## [What is being asked]
From the material below, tally every line containing "vase"; reply with the total only.

## [Raw data]
------------
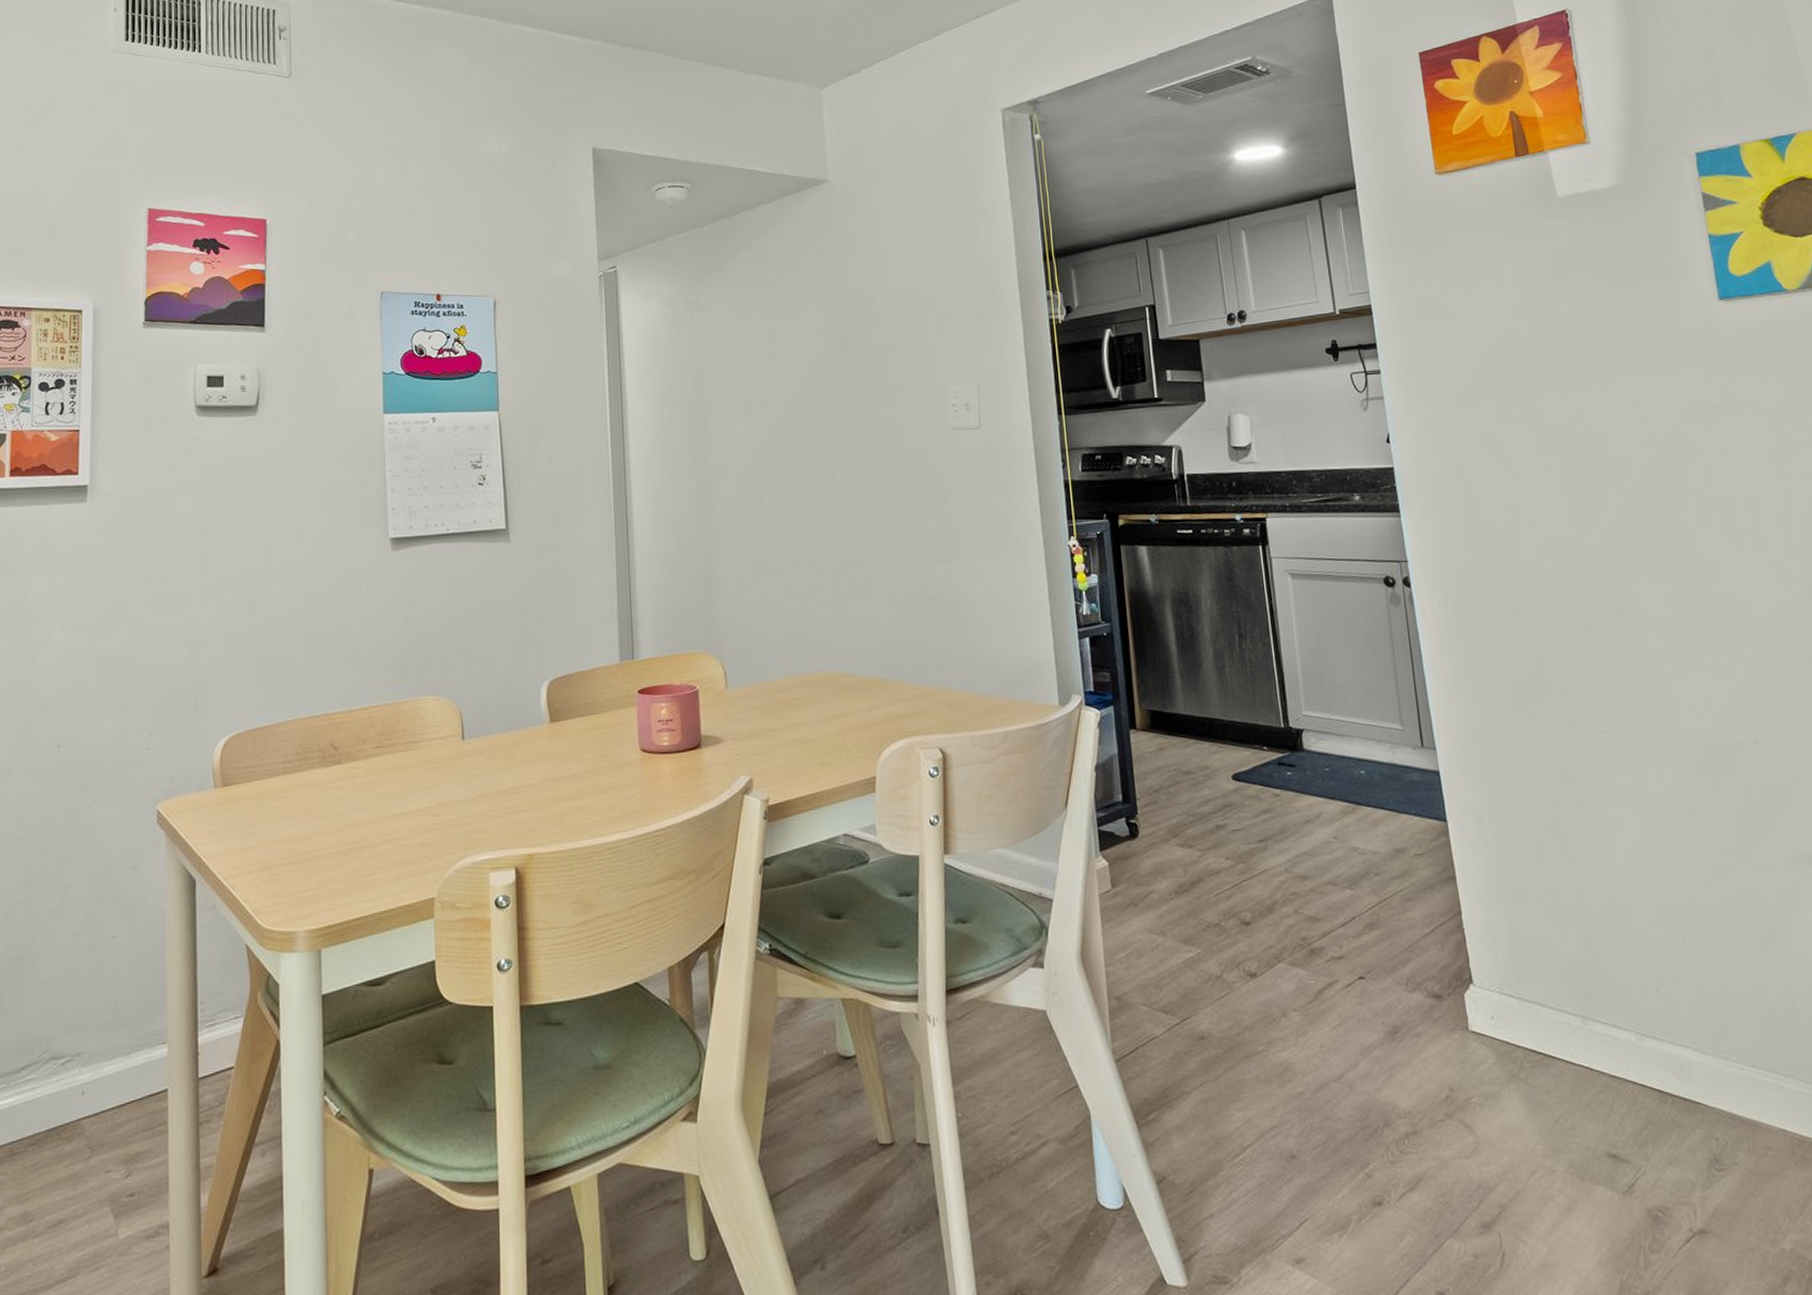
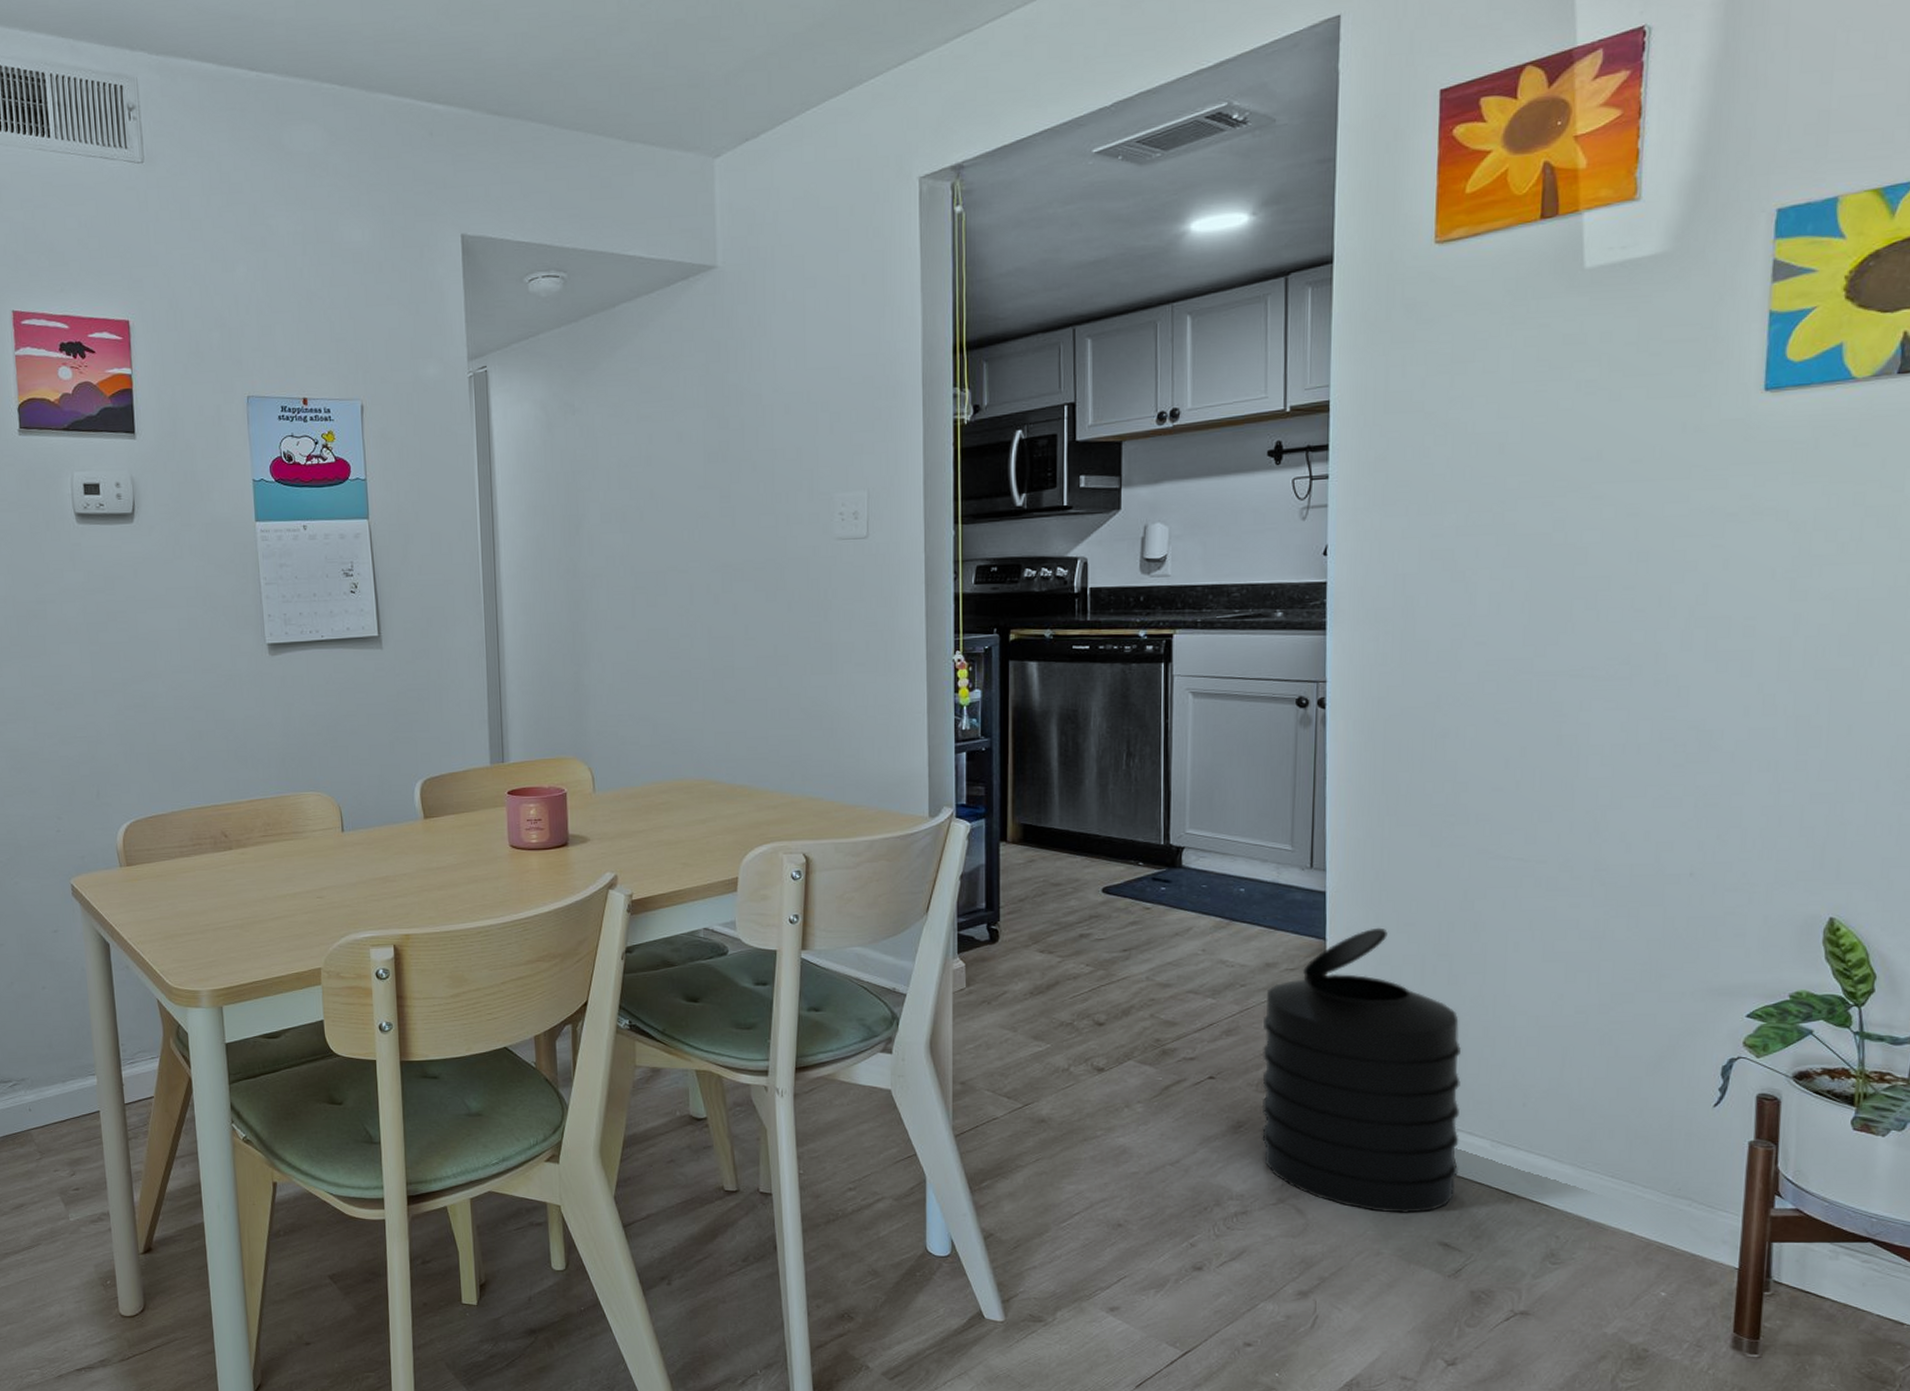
trash can: none [1401,806,1612,1122] -> present [1261,927,1462,1213]

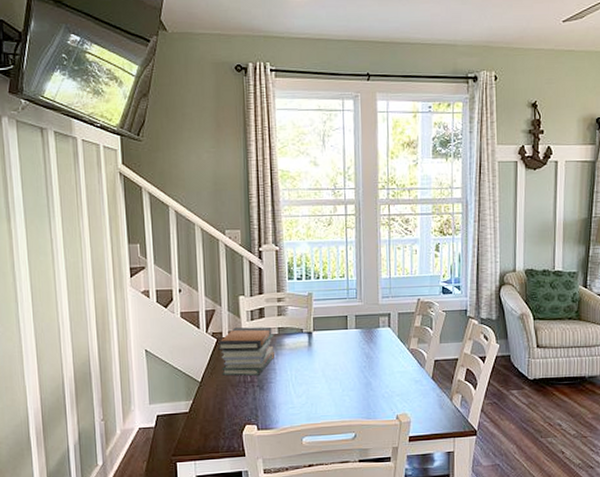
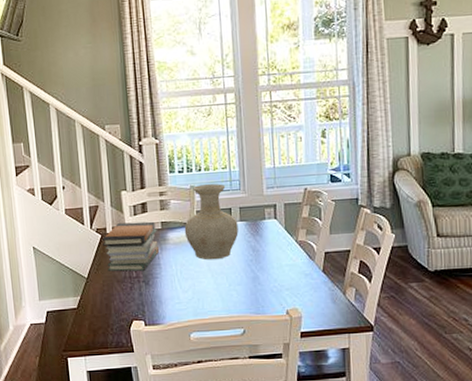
vase: none [300,292,353,366] -> present [184,184,239,260]

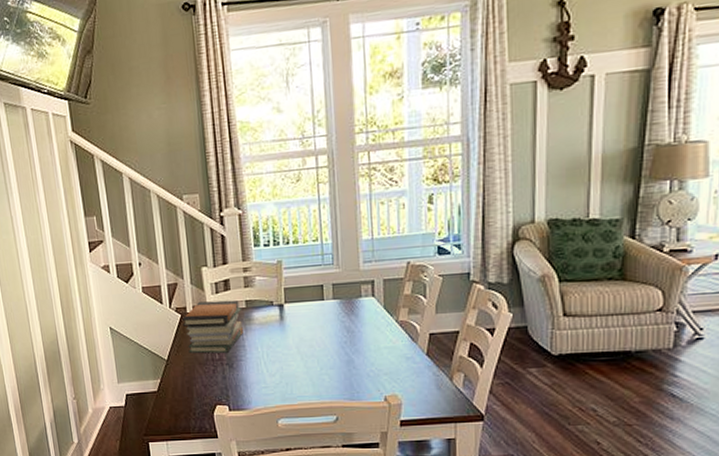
vase: present [184,184,239,260] -> none [271,258,331,342]

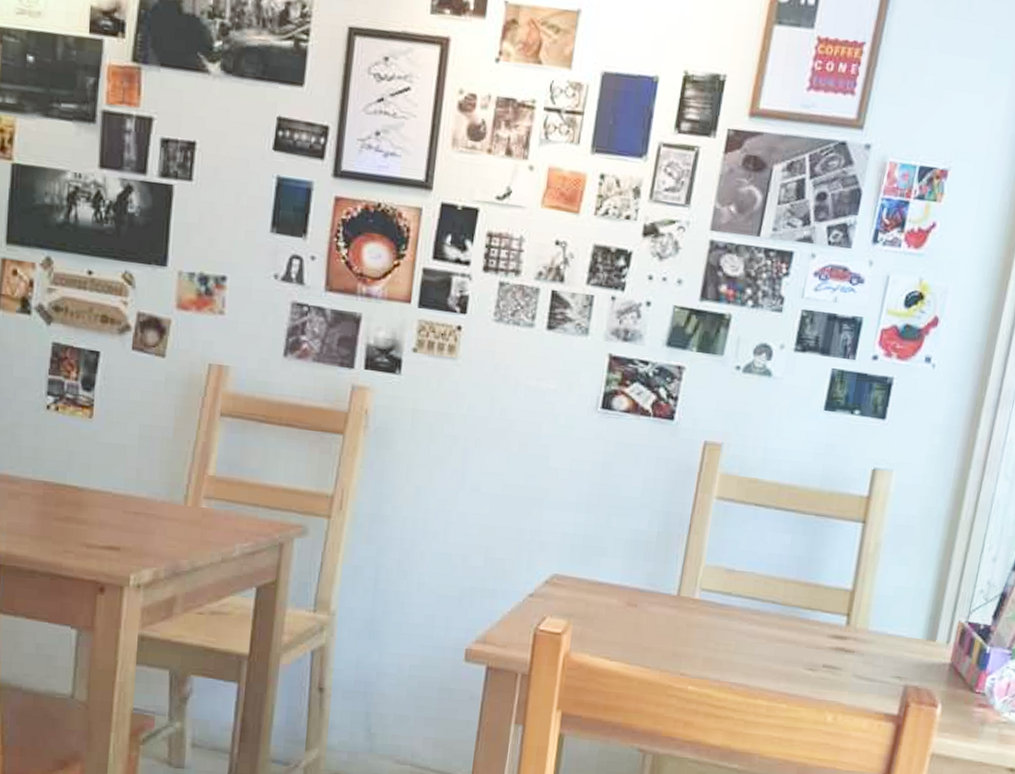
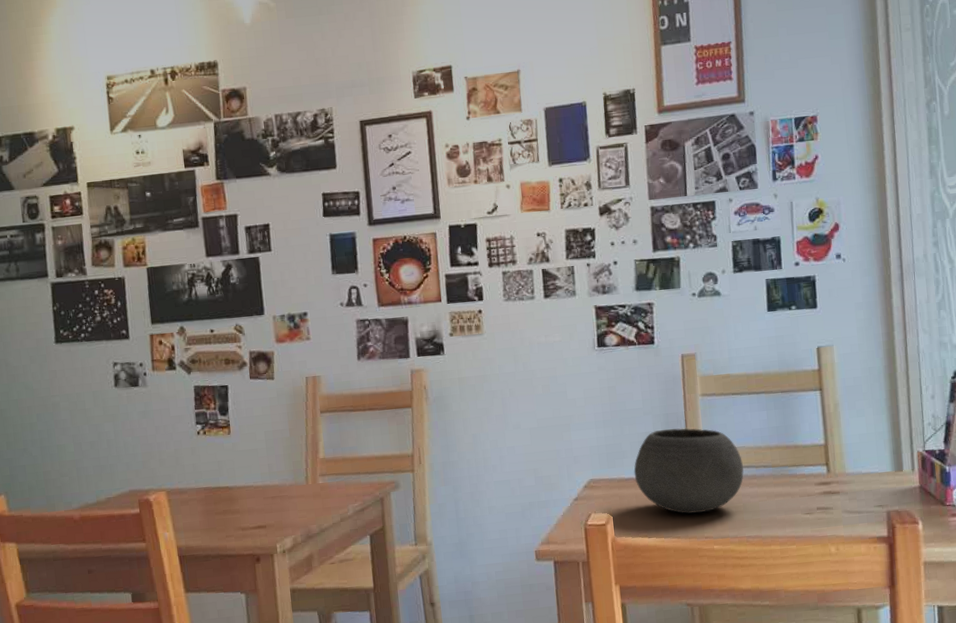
bowl: none [610,530,749,643] -> present [634,428,744,514]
------------
## [Written solution]
2